F(0) = 0,   F(1) = 1
F(N) = F(N - 1) + F(N - 2), for N > 1.

Given N, calculate F(N).

Example 1:

Input: 2
Output: 1
Explanation: F(2) = F(1) + F(0) = 1 + 0 = 1.

Example 2:

Input: 3
Output: 2
Explanation: F(3) = F(2) + F(1) = 1 + 1 = 2.

Example 3:

Input: 4
Output: 3
Explanation: F(4) = F(3) + F(2) = 2 + 1 = 3.

解题要点：

创建一个新的数组串，先声明0和1位上的数分别为，0跟1。

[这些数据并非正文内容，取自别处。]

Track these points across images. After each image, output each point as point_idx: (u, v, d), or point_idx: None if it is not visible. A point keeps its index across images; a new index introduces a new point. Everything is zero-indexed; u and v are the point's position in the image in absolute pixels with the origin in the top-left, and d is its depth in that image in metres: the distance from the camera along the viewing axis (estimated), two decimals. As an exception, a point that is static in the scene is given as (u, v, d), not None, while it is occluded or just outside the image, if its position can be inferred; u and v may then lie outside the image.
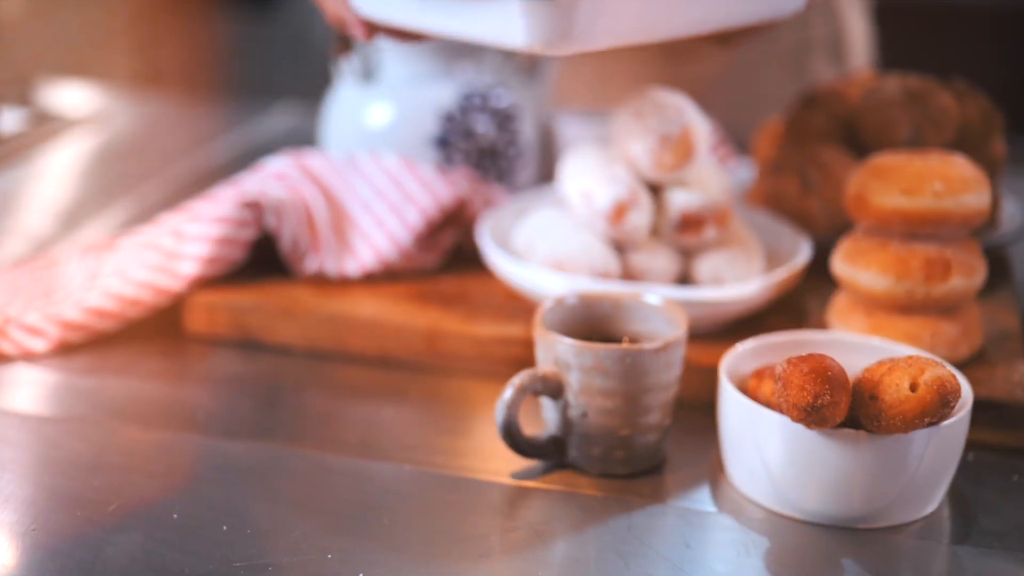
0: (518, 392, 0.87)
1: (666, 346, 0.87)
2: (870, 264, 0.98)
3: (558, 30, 0.86)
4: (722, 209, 1.07)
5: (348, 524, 0.82)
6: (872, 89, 1.21)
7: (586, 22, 0.86)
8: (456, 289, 1.14)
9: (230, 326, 1.10)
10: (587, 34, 0.87)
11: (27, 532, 0.80)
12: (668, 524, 0.84)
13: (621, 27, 0.89)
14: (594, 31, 0.87)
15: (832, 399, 0.78)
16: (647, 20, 0.90)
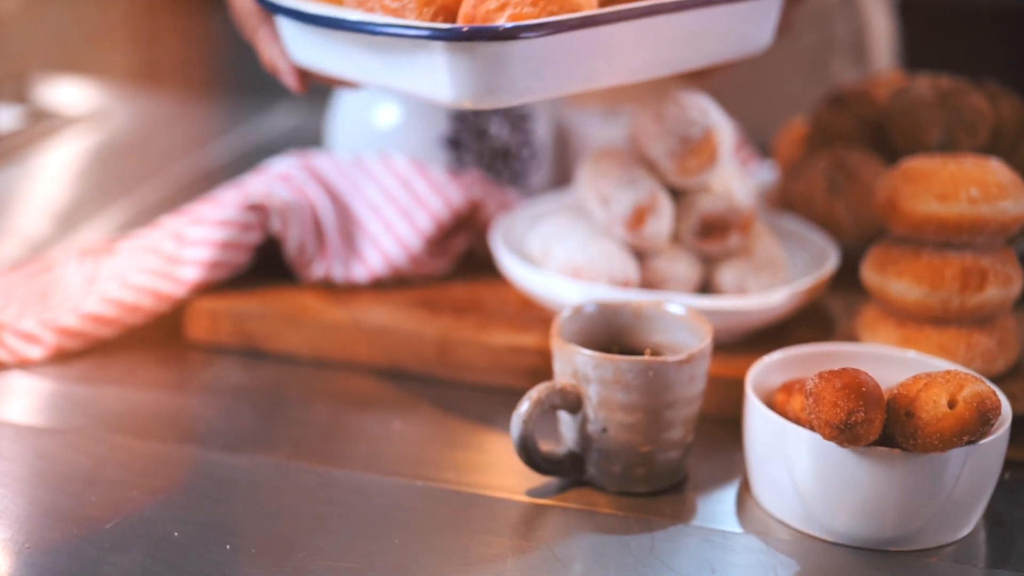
0: (535, 406, 0.85)
1: (690, 358, 0.85)
2: (902, 273, 0.97)
3: (485, 86, 0.85)
4: (746, 215, 1.06)
5: (356, 543, 0.81)
6: (901, 90, 1.19)
7: (514, 77, 0.85)
8: (468, 296, 1.13)
9: (233, 334, 1.09)
10: (517, 88, 0.86)
11: (21, 550, 0.79)
12: (691, 545, 0.83)
13: (555, 79, 0.88)
14: (525, 85, 0.86)
15: (866, 416, 0.77)
16: (584, 70, 0.89)
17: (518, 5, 0.84)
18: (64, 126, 1.68)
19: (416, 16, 0.86)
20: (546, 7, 0.84)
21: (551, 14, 0.85)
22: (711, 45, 0.96)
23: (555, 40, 0.84)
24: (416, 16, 0.86)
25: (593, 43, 0.87)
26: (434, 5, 0.86)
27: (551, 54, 0.86)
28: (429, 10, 0.86)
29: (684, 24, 0.92)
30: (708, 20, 0.93)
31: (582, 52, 0.87)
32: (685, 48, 0.94)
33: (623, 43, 0.89)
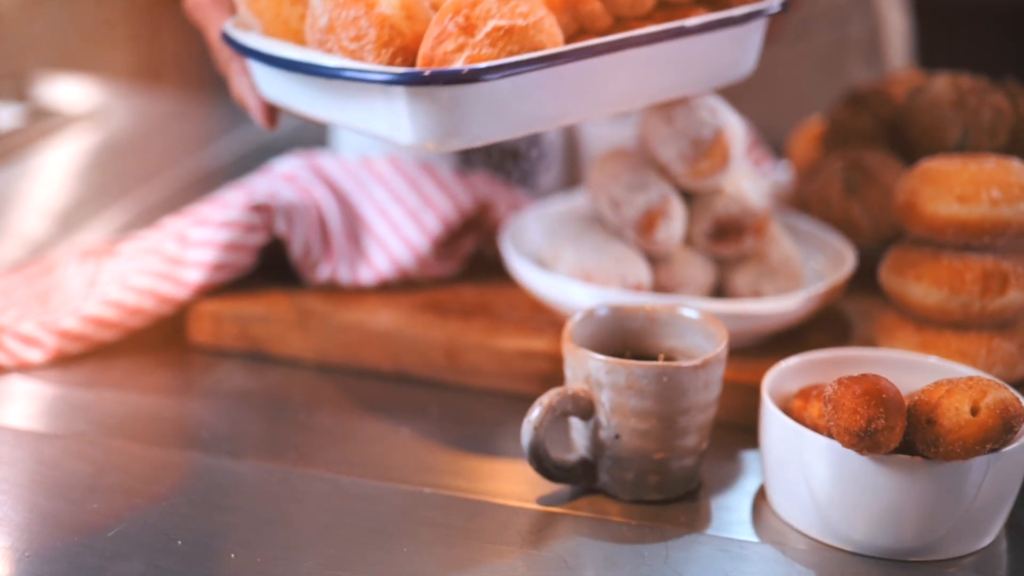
0: (546, 412, 0.85)
1: (705, 364, 0.85)
2: (921, 276, 0.96)
3: (446, 129, 0.85)
4: (761, 217, 1.05)
5: (363, 552, 0.80)
6: (919, 88, 1.18)
7: (476, 119, 0.85)
8: (477, 299, 1.12)
9: (237, 337, 1.08)
10: (479, 130, 0.86)
11: (21, 558, 0.79)
12: (706, 555, 0.82)
13: (521, 119, 0.87)
14: (488, 126, 0.86)
15: (887, 423, 0.76)
16: (552, 108, 0.88)
17: (476, 46, 0.83)
18: (64, 125, 1.67)
19: (375, 58, 0.86)
20: (506, 47, 0.84)
21: (511, 54, 0.84)
22: (688, 75, 0.95)
23: (517, 80, 0.84)
24: (375, 58, 0.86)
25: (559, 81, 0.86)
26: (392, 46, 0.85)
27: (515, 94, 0.85)
28: (387, 51, 0.86)
29: (656, 56, 0.91)
30: (681, 51, 0.92)
31: (548, 90, 0.87)
32: (660, 80, 0.93)
33: (592, 79, 0.88)
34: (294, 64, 0.88)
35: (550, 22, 0.86)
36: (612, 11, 0.91)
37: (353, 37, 0.86)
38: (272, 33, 0.94)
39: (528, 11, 0.84)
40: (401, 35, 0.86)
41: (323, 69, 0.86)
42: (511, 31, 0.83)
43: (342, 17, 0.86)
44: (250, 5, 0.94)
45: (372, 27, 0.85)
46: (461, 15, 0.84)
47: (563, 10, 0.89)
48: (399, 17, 0.86)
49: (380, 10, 0.85)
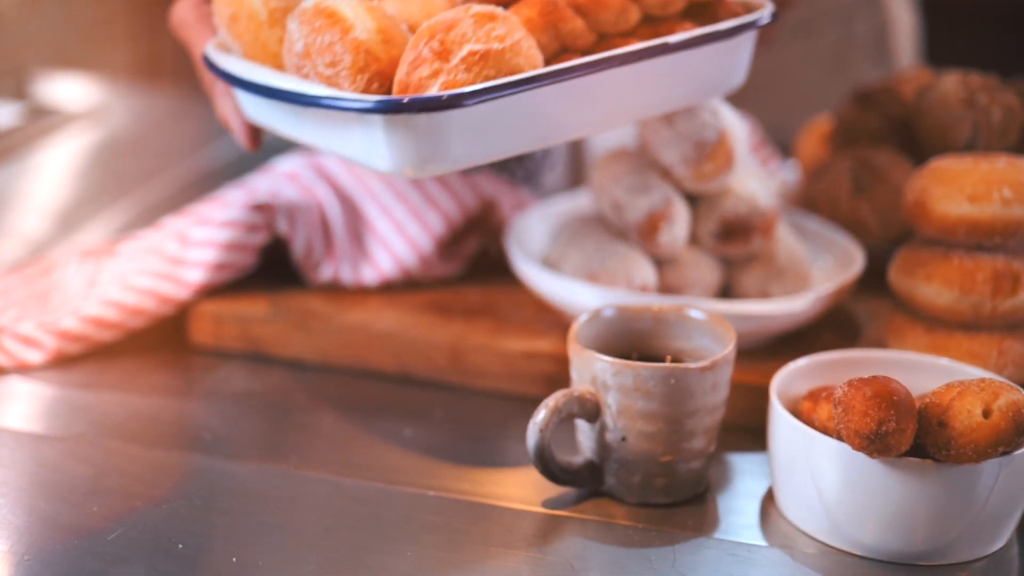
0: (552, 414, 0.84)
1: (713, 365, 0.84)
2: (931, 277, 0.96)
3: (424, 155, 0.84)
4: (769, 217, 1.04)
5: (367, 556, 0.80)
6: (929, 87, 1.18)
7: (455, 144, 0.84)
8: (481, 300, 1.12)
9: (238, 338, 1.08)
10: (458, 155, 0.85)
11: (20, 561, 0.78)
12: (714, 559, 0.82)
13: (501, 142, 0.87)
14: (467, 151, 0.85)
15: (897, 426, 0.76)
16: (533, 130, 0.87)
17: (452, 72, 0.83)
18: (64, 123, 1.67)
19: (350, 84, 0.85)
20: (482, 71, 0.83)
21: (488, 78, 0.83)
22: (675, 90, 0.94)
23: (496, 104, 0.83)
24: (350, 84, 0.85)
25: (539, 102, 0.86)
26: (368, 72, 0.85)
27: (494, 118, 0.84)
28: (363, 77, 0.85)
29: (641, 73, 0.90)
30: (667, 67, 0.91)
31: (528, 112, 0.86)
32: (645, 97, 0.93)
33: (574, 99, 0.88)
34: (270, 91, 0.88)
35: (528, 44, 0.85)
36: (595, 28, 0.90)
37: (328, 63, 0.86)
38: (251, 56, 0.94)
39: (505, 34, 0.84)
40: (377, 60, 0.85)
41: (299, 97, 0.86)
42: (487, 55, 0.83)
43: (317, 43, 0.86)
44: (229, 28, 0.94)
45: (347, 53, 0.85)
46: (436, 40, 0.83)
47: (543, 29, 0.88)
48: (375, 42, 0.86)
49: (355, 35, 0.85)
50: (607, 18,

然后使用dp的方法，轮流加进数组后续数位上的数字，返回index为N的数。

class Solution {
    public int fib(int N) {
        if(N == 0) return 0;
        int[] f = new int[N + 1];
        f[0] = 0;
        f[1] = 1;
        for(int i = 2; i <= N; i++){
            f[i] = f[i-1] + f[i-2];
        }
        return f[N];
    }
}

方法二：

根据Fibonacci定理，当前数等于前两位数相加，先声明两个初始值0和1，用for loop循环加入到当前数，for loop结束后返回它。

class Solution {
    public int fib(int N) {
        if(N == 0) return 0;
        int first = 0;
        int second = 1;
        int thrid = 1;
        for(int i = 2; i <= N; i++){
            thrid = first + second;
            first = second;
            second = thrid;
        }
        return thrid;
    }
}